You may have been tapped one morning and given the assignment. You may have pursued the role either via a university program or by simply applying for the position.
Now what? How do you start in this role? What are you expected to do?
Given the various paths to becoming a reliability engineer what your first steps may vary slightly. Plus, given the diverse nature of the organization culture and capabilities, you may have a different set of initial focuses. Let’s examine a couple likely situations and some ideas on getting started.
Assigned or Volunteered for the Role
Let’s say you have been an electrical engineer with experience in the design, manufacturing, and quality aspects of bringing a product to market.
You already know the company and products which provide a significant advantage over someone starting new to the team.
You may have an interest in the reliable performance of the product, yet may not have the deep technical skills of a reliability engineer, yet.

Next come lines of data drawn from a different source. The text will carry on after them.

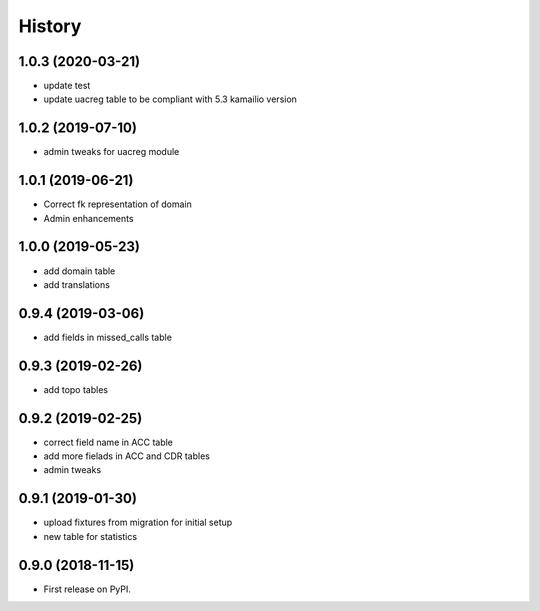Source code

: .. :changelog:

History
-------

1.0.3 (2020-03-21)
++++++++++++++++++

* update test
* update uacreg table to be compliant with 5.3 kamailio version 

1.0.2 (2019-07-10)
++++++++++++++++++

* admin tweaks for uacreg module

1.0.1 (2019-06-21)
++++++++++++++++++

* Correct fk representation of domain
* Admin enhancements

1.0.0 (2019-05-23)
++++++++++++++++++

* add domain table
* add translations

0.9.4 (2019-03-06)
++++++++++++++++++

* add fields in missed_calls table

0.9.3 (2019-02-26)
++++++++++++++++++

* add topo tables

0.9.2 (2019-02-25)
++++++++++++++++++

* correct field name in ACC table
* add more fielads in ACC and CDR tables
* admin tweaks

0.9.1 (2019-01-30)
++++++++++++++++++

* upload fixtures from migration for initial setup
* new table for statistics

0.9.0 (2018-11-15)
++++++++++++++++++

* First release on PyPI.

To start, determine the importance of product reliability for your customers and business objectives. This may a few discussions with business leaders, project managers, and market personal. The idea is to fully understand the value an increment of reliability improvement creates for a customer and your business.
Understanding how to connect reliability work to value provides a platform to determine which areas to improve and how to balance the reliability tasks with other business priorities.

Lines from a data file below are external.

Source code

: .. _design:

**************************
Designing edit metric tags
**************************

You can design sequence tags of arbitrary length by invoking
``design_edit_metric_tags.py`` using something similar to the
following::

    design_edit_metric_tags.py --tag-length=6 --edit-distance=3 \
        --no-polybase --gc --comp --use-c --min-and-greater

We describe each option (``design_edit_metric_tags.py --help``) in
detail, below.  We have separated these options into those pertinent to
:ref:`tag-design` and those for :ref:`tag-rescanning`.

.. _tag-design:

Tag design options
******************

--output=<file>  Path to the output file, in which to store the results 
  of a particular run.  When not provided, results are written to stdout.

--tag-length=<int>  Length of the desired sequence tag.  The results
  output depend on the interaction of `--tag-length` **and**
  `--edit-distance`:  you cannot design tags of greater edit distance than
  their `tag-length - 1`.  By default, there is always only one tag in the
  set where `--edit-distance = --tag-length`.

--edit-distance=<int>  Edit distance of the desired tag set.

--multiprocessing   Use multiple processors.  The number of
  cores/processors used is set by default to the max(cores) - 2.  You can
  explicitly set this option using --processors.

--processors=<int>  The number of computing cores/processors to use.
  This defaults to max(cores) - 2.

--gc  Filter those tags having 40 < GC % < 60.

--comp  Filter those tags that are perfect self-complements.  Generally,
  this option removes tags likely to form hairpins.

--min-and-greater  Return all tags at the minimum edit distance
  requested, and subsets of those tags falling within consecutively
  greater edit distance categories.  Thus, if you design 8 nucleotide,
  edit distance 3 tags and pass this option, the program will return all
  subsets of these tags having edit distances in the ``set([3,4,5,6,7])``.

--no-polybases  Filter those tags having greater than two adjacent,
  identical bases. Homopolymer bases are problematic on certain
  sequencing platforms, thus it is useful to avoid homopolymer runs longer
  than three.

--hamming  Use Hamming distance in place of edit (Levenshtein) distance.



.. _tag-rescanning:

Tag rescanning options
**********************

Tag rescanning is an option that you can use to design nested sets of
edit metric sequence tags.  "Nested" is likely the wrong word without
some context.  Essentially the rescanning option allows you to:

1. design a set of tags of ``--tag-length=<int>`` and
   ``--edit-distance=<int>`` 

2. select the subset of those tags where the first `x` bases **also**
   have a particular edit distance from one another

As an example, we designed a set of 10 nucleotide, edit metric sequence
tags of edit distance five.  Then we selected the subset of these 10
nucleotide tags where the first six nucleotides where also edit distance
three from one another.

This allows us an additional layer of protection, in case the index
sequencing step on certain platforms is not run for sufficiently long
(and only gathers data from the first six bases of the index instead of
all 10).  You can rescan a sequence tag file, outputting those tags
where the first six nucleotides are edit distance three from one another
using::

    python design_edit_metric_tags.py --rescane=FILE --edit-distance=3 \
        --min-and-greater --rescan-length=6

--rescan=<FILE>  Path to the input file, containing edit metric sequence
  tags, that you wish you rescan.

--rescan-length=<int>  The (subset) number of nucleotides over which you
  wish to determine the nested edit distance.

Second, assess the current stated of the product reliability performance. Field data, call center data, failure analysis reports, defect tracking systems, and discussions with quality, customer service, and project managers all combine to provide an indication of the actual reliability performance.

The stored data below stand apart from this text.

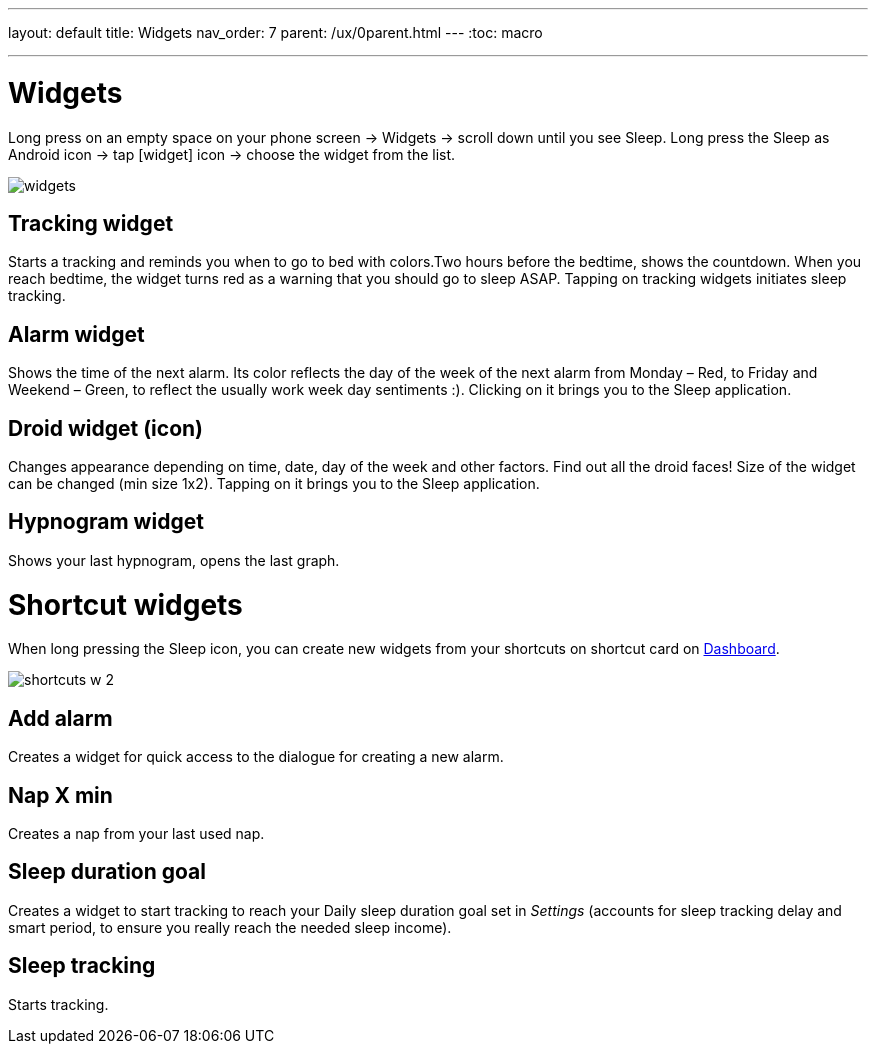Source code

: ---
layout: default
title: Widgets
nav_order: 7
parent: /ux/0parent.html
---
:toc: macro

.You can choose different widgets for your phone's screen, each with different function.


---
toc::[]
:toclevels: 2

= Widgets
[[figure-widgets]]

Long press on an empty space on your phone screen -> Widgets -> scroll down until you see Sleep.
Long press the Sleep as Android icon -> tap icon:widget[] icon -> choose the widget from the list.

image::widgets.png[]

== Tracking widget
Starts a tracking and reminds you when to go to bed with colors.Two hours before the bedtime, shows the countdown. When you reach bedtime, the widget turns red as a warning that you should go to sleep ASAP.
Tapping on tracking widgets initiates sleep tracking.

== Alarm widget
Shows the time of the next alarm. Its color reflects the day of the week of the next alarm from Monday – Red, to Friday and Weekend – Green, to reflect the usually work week day sentiments :).
Clicking on it brings you to the Sleep application.

== Droid widget (icon)
Changes appearance depending on time, date, day of the week and other factors. Find out all the droid faces!
Size of the widget can be changed (min size 1x2).
Tapping on it brings you to the Sleep application.

== Hypnogram widget
Shows your last hypnogram, opens the last graph.

= Shortcut widgets

When long pressing the Sleep icon, you can create new widgets from your shortcuts on shortcut card on <</ux/hs_dashboard#,Dashboard>>.
[[figure-widgets_shortcuts]]

image::shortcuts_w_2.png[]

== Add alarm
Creates a widget for quick access to the dialogue for creating a new alarm.

== Nap X min
Creates a nap from your last used nap.

== Sleep duration goal
Creates a widget to start tracking to reach your Daily sleep duration goal set in _Settings_ (accounts for sleep tracking delay and smart period, to ensure you really reach the needed sleep income).

== Sleep tracking
Starts tracking.

//== Troubleshooting
// To be used for automatic rendering of related FAQs
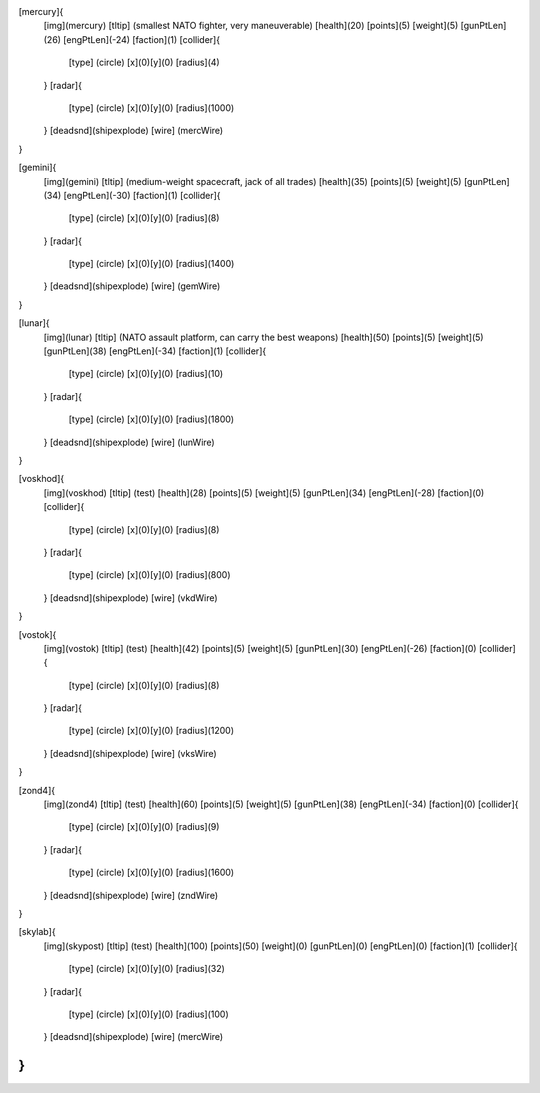 [mercury]{
	[img](mercury)
	[tltip]   (smallest NATO fighter, very maneuverable)
	[health](20)
	[points](5)
	[weight](5)
	[gunPtLen](26)
	[engPtLen](-24)
	[faction](1)
	[collider]{
		[type] (circle)
		[x](0)[y](0)
		[radius](4)
	}
	[radar]{
		[type] (circle)
		[x](0)[y](0)
		[radius](1000)
	}
	[deadsnd](shipexplode)
	[wire] (mercWire)
}

[gemini]{
	[img](gemini)
	[tltip]       (medium-weight spacecraft, jack of all trades)
	[health](35)
	[points](5)
	[weight](5)
	[gunPtLen](34)
	[engPtLen](-30)
	[faction](1)
	[collider]{
		[type] (circle)
		[x](0)[y](0)
		[radius](8)
	}
	[radar]{
		[type] (circle)
		[x](0)[y](0)
		[radius](1400)
	}
	[deadsnd](shipexplode)
	[wire] (gemWire)
}

[lunar]{
	[img](lunar)
	[tltip]       (NATO assault platform, can carry the best weapons)
	[health](50)
	[points](5)
	[weight](5)
	[gunPtLen](38)
	[engPtLen](-34)
	[faction](1)
	[collider]{
		[type] (circle)
		[x](0)[y](0)
		[radius](10)
	}
	[radar]{
		[type] (circle)
		[x](0)[y](0)
		[radius](1800)
	}
	[deadsnd](shipexplode)
	[wire] (lunWire)
}

[voskhod]{
	[img](voskhod)
	[tltip]       (test)
	[health](28)
	[points](5)
	[weight](5)
	[gunPtLen](34)
	[engPtLen](-28)
	[faction](0)
	[collider]{
		[type] (circle)
		[x](0)[y](0)
		[radius](8)
	}
	[radar]{
		[type] (circle)
		[x](0)[y](0)
		[radius](800)
	}
	[deadsnd](shipexplode)
	[wire] 	(vkdWire)
}

[vostok]{
	[img](vostok)
	[tltip]       (test)
	[health](42)
	[points](5)
	[weight](5)
	[gunPtLen](30)
	[engPtLen](-26)
	[faction](0)
	[collider]{
		[type] (circle)
		[x](0)[y](0)
		[radius](8)
	}
	[radar]{
		[type] (circle)
		[x](0)[y](0)
		[radius](1200)
	}
	[deadsnd](shipexplode)
	[wire] 	(vksWire)
}

[zond4]{
	[img](zond4)
	[tltip]       (test)
	[health](60)
	[points](5)
	[weight](5)
	[gunPtLen](38)
	[engPtLen](-34)
	[faction](0)
	[collider]{
		[type] (circle)
		[x](0)[y](0)
		[radius](9)
	}
	[radar]{
		[type] (circle)
		[x](0)[y](0)
		[radius](1600)
	}
	[deadsnd](shipexplode)
	[wire] (zndWire)

}

[skylab]{
	[img](skypost)
	[tltip]       (test)
	[health](100)
	[points](50)
	[weight](0)
	[gunPtLen](0)
	[engPtLen](0)
	[faction](1)
	[collider]{
		[type] (circle)
		[x](0)[y](0)
		[radius](32)
	}
	[radar]{
		[type] (circle)
		[x](0)[y](0)
		[radius](100)
	}
	[deadsnd](shipexplode)
	[wire] (mercWire)
}
//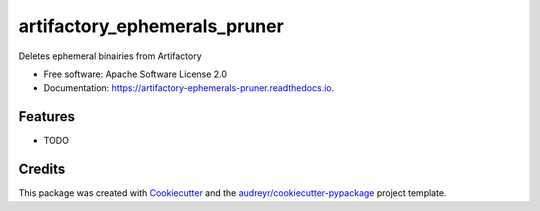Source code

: ===============================
artifactory_ephemerals_pruner
===============================


.. image:: https://img.shields.io/pypi/v/artifactory_ephemerals_pruner.svg
        :target: https://pypi.python.org/pypi/artifactory_ephemerals_pruner

.. image:: https://img.shields.io/travis/internap/artifactory-ephemerals-pruner.svg
        :target: https://travis-ci.org/internap/artifactory-ephemerals-pruner

.. image:: https://readthedocs.org/projects/artifactory-ephemerals-pruner/badge/?version=latest
        :target: https://artifactory-ephemerals-pruner.readthedocs.io/en/latest/?badge=latest
        :alt: Documentation Status

.. image:: https://pyup.io/repos/github/internap/artifactory-ephemerals-pruner/shield.svg
     :target: https://pyup.io/repos/github/internap/artifactory-ephemerals-pruner/
     :alt: Updates


Deletes ephemeral binairies from Artifactory


* Free software: Apache Software License 2.0
* Documentation: https://artifactory-ephemerals-pruner.readthedocs.io.


Features
--------

* TODO

Credits
---------

This package was created with Cookiecutter_ and the `audreyr/cookiecutter-pypackage`_ project template.

.. _Cookiecutter: https://github.com/audreyr/cookiecutter
.. _`audreyr/cookiecutter-pypackage`: https://github.com/audreyr/cookiecutter-pypackage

The analysis step may require some education on life data analysis, basic reliability modeling, and failure analysis skills. This learning reliability skills as needed is just the start of what may become a career-long pursuit of information and improved skills concerning reliability.
Finally, assess and understand the reliability risks that currently and may exist in the future. The classics you may already understand include the new vendor, new material, novel design, or new manufacturing processes. In general, anything new is guilty of not being reliable enough until proven otherwise. One approach is to take the risk it is ok and let your customer decide. Another is to reduce the uncertainty with detailed risk assessment, modeling, and testing.
Step forward and repeat the above process. That is the basic process of being a reliability engineer. You will pick up and master reliability skills along the way.
To help with the urgent training/learning visit the accendoreliability.com site and view the Courses section for specific courses, or search the Calendar section which lists thousands of upcoming seminars, workshops, conferences, and meetings.
The University Path
At some point, you determine you want to be a reliability engineer and decide to obtain an advanced degree.
You will learn the tools and techniques with a touch of how it fits into an organization’s structure and needs. You will be skilled.
The part you do not have at the moment is working knowledge with the specific team and organization. So, start there. Learn about the organization, the products, and customers. This is common for any new hire to an organization. You have a lot to learn and understand.
The same basic steps outlined above apply, so as you meet your new colleagues, ask about the importance and value of reliability performance.
You may find immediate applications for your deep technical knowledge, yet hold back applying your skills until it is clear which tasks require attention now or those that can best be delayed a bit.
Summary
There will be petty of tasks to accomplish.
Keep in mind that by focusing on the critical few important tasks and doing them well will improve the reliability performance quickly. Second, focus on helping the entire team not only understand reliability and the many tools of reliability engineering, help them use the tools and concepts.
You are not the only one responsible for the reliability performance of a product or system.
Your colleagues across the organization also have key roles to execute, too. Enable them to make good decisions concerning reliability. Leverage your knowledge to enable the organization to meet customer expectations concerning reliability.
Related:
Starting a Career in Reliability Engineering (article)
Networked and Positive as a Reliability Engineer (article)
Success as a Reliability Engineer (article)
ashish jaya says
Dear Mr.Fred
Can you tell me what amount of maths knowledge is required can you list oout what are the baiscs of maths we should have grip in
Fred Schenkelberg says
Hi Ashish,
Reliability engineering does require the understanding and use of probability and statistics, along with a firm grasp of algebra and calculus. You may regularly need to gather, organize and analyze data from experiments, survey’s and fielded products.
Cheers,
Fred
Ashish says
Mr. fred ,
I have experience in third party lab as reliability testing engineer for past 5 years , I would like to stress on testing engineer because my job profile is to only test and certify whether the product is meeting there requirement.
I have good exp in all the testing but do not have any exp in designing manufacturing and reliability analysis. 🙁
As we receive diff new products every day and we test and certify them as per customer requirement and give them off.
Can you pl help me to know what and where shall i start to get into reliability field as i am really worried about my carrier .
i donot no where and how to start .
Pl guide me if you got a idea of my situation where i am in.
Fred Schenkelberg says
Hi Ashish,
You are in a great place, seeing new products for testing regularly, to get started as a reliability engineer.
Start asking questions. What about the testing would cause the product to fail? How does the stress induce failures? What kind of failures are being found and why? Which are not and why? What is expected to fail and what is the uncertainty?
Look for understanding around every stress condition, product technology, and failure mechanism. Why does one material do well with one design and not another?
Read, understand and use statistics, and continue to help folks make their products more reliable.